_Task requirements:_ Write the next part of the text on the high price of a large-format comics anthology, starting after its final sentence.


    One of the main reasons Simon & Schuster gave for the pricing at the time was that so many retail outlets were discounting their books that they needed to give it a high list price in order to make up the difference. Obviously, this isn't the case with the average comic book store, but it is with online outlets and some direct mail groups.

  5. I think this is the business model built around the idea of a "true fan", which I read about on boingboing. Instead of going for a mass market with mass printings and hoping to break even by appealing t a tonne of people, instead you create a beautiful and relatively rare artifact only for those people with a real passion and urge to not just collect, but curate (or at least, that's what I think the idea was).

    You save money on printing, you save money on marketing, and you can probably produce a better ... thing.

  6. I debate with myself about whether or not to buy the 16.99 Marvel Essentials.

    So the answer would be emphatically, no.

  7. This is a pretty similar format/price point to the Picturebox books reprinting old McKay/King Sunday strips.

    Those appeal to a certain type of person who wants a big gorgeous book. I don't think it's going to attract that many people outside of that niche. I don't think Buenaventura was planning on it attracting people outside of that niche.

    It's a pretty neat opportunity for a bunch of artists to work in a format that was common for newspaper cartoonists in the early part of the 20th century, but hasn't been available for more than half a century.

    Personally, I'm really excited about it, but I see why other people don't care. I'm also curious to hear how many people who are "upset" about this price point ever bothered to buy the previous Kramer's anthologies.

_Data for review:_
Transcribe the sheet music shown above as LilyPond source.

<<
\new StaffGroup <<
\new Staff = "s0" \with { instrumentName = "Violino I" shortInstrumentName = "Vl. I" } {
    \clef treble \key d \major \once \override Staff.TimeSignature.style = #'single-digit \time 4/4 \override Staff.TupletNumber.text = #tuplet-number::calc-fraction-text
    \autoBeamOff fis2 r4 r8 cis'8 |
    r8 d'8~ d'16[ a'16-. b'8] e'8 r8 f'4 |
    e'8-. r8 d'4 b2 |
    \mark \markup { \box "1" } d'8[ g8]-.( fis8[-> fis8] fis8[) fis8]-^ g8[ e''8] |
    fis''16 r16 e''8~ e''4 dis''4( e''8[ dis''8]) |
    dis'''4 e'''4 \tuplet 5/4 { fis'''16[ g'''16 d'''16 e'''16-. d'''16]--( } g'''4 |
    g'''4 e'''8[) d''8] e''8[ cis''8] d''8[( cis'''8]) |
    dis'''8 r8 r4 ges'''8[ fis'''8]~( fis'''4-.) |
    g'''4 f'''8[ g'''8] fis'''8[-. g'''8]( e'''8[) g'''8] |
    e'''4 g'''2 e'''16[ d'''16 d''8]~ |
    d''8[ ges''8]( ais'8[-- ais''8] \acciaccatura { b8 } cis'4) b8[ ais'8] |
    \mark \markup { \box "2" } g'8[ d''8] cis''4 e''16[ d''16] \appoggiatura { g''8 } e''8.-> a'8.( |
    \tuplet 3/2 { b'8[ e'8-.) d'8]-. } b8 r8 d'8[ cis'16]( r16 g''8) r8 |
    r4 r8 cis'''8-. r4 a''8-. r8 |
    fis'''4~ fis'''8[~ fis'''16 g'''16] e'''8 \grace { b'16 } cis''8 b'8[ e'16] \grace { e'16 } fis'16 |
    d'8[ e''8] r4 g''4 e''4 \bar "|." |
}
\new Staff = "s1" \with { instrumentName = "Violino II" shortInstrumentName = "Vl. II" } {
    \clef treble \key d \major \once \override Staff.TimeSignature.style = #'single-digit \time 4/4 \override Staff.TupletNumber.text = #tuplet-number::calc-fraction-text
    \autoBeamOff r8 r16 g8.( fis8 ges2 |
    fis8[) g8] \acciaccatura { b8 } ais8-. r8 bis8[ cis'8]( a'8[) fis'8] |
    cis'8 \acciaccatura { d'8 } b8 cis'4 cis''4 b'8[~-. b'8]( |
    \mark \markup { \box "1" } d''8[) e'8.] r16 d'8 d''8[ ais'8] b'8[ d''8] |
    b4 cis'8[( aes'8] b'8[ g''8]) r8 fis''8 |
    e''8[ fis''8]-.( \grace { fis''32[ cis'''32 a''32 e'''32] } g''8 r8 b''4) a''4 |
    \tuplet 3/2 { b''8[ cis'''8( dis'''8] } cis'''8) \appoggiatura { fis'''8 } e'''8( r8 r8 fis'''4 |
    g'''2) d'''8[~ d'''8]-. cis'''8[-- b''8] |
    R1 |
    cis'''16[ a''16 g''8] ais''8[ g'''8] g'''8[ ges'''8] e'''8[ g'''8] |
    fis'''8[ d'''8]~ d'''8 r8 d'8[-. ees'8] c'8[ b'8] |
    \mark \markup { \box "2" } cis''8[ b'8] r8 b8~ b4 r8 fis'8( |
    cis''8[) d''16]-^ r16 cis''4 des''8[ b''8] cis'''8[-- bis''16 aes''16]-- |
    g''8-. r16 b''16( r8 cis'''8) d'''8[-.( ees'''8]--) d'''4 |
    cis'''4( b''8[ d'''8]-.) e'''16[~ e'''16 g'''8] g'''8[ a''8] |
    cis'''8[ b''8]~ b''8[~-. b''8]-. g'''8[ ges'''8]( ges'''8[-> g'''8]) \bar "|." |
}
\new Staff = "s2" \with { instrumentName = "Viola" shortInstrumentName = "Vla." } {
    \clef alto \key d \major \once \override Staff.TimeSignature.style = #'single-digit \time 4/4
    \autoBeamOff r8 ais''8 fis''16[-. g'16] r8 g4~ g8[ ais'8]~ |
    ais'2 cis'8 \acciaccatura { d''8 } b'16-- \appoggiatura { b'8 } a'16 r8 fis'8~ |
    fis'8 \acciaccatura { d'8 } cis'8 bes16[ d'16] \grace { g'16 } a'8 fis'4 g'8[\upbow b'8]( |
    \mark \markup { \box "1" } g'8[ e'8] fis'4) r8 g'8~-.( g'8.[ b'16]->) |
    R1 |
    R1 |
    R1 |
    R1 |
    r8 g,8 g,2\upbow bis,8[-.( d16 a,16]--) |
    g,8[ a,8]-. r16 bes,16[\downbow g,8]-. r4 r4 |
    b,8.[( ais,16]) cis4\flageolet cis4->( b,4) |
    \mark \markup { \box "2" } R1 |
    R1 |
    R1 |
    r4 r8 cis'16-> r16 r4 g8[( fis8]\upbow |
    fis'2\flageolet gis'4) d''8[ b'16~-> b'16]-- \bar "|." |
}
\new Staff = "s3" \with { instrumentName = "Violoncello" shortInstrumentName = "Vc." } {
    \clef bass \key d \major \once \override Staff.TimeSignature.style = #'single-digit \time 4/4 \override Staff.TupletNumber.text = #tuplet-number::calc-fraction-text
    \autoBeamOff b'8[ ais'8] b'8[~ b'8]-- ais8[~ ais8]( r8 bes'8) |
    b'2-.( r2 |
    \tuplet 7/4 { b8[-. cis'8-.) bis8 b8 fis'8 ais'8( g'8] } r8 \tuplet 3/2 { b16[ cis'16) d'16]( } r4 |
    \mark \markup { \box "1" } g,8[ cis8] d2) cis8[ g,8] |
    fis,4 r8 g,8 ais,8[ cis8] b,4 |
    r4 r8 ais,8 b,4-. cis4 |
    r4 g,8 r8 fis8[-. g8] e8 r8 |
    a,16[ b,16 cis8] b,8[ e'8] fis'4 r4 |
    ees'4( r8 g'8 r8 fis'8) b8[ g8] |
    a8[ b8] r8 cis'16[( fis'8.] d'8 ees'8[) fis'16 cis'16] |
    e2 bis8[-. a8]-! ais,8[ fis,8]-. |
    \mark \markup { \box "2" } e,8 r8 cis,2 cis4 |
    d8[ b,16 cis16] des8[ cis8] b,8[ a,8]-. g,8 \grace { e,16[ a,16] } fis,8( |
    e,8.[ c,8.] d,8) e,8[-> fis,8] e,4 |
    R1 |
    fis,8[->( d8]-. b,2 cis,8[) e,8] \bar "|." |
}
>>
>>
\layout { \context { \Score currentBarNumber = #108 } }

_Response area:_
  8. A: I would pay $200 dollars for the entire, colour, well-bound 4th World Saga. How does this stack up to that?

    Also, I hate pretentious indie comics. SNUB!

  9. "Would You Pay $125 For A Comics Anthology?"

    Well, um, no.

    But then, I don't have to. I'm a reviewer for an alternative weekly paper, so I can usually finagle review copies for free. I considered covering this book in my annual GNs article, then decided against it. The non-comics reading public of my town would never dream of dropping $125 on a comic book. Since I'm writing for a general audience and not fanboys, in this case it's a moot point. So I can't in good conscience review the book.

    The publisher doesn't owe us anything. They can charge any price they damn well want. Of course, perhaps my above little story is a demonstration of how they're shooting themselves in the foot. Anyone in Eugene, Oregon who MAY have been influenced by a positive review, won't be... based solely, in this case, on price point.

  10. I just think of the amount of other books I could buy for that 125.00 and this answers the question...


  11. I love all the creators involved in this but no, I wouldn't pay $125 for this book. I probably wouldn't buy it even if it were cheaper, despite that proclaimed love. Unless it were around 25 bucks.

    I have paid the equivalent in Japanese yen for a couple of EC archives. But I got 500 pages of Jack Kirby/Stan Lee Fantastic Four for about $60. I probably paid about $30 each for a couple of volumes of Jaime Hernandez' Locas reprints after buying the big giant one for about $110 (because I'd given it away for free a few months after buying it to a good friend of mine) and I consider that a bargain.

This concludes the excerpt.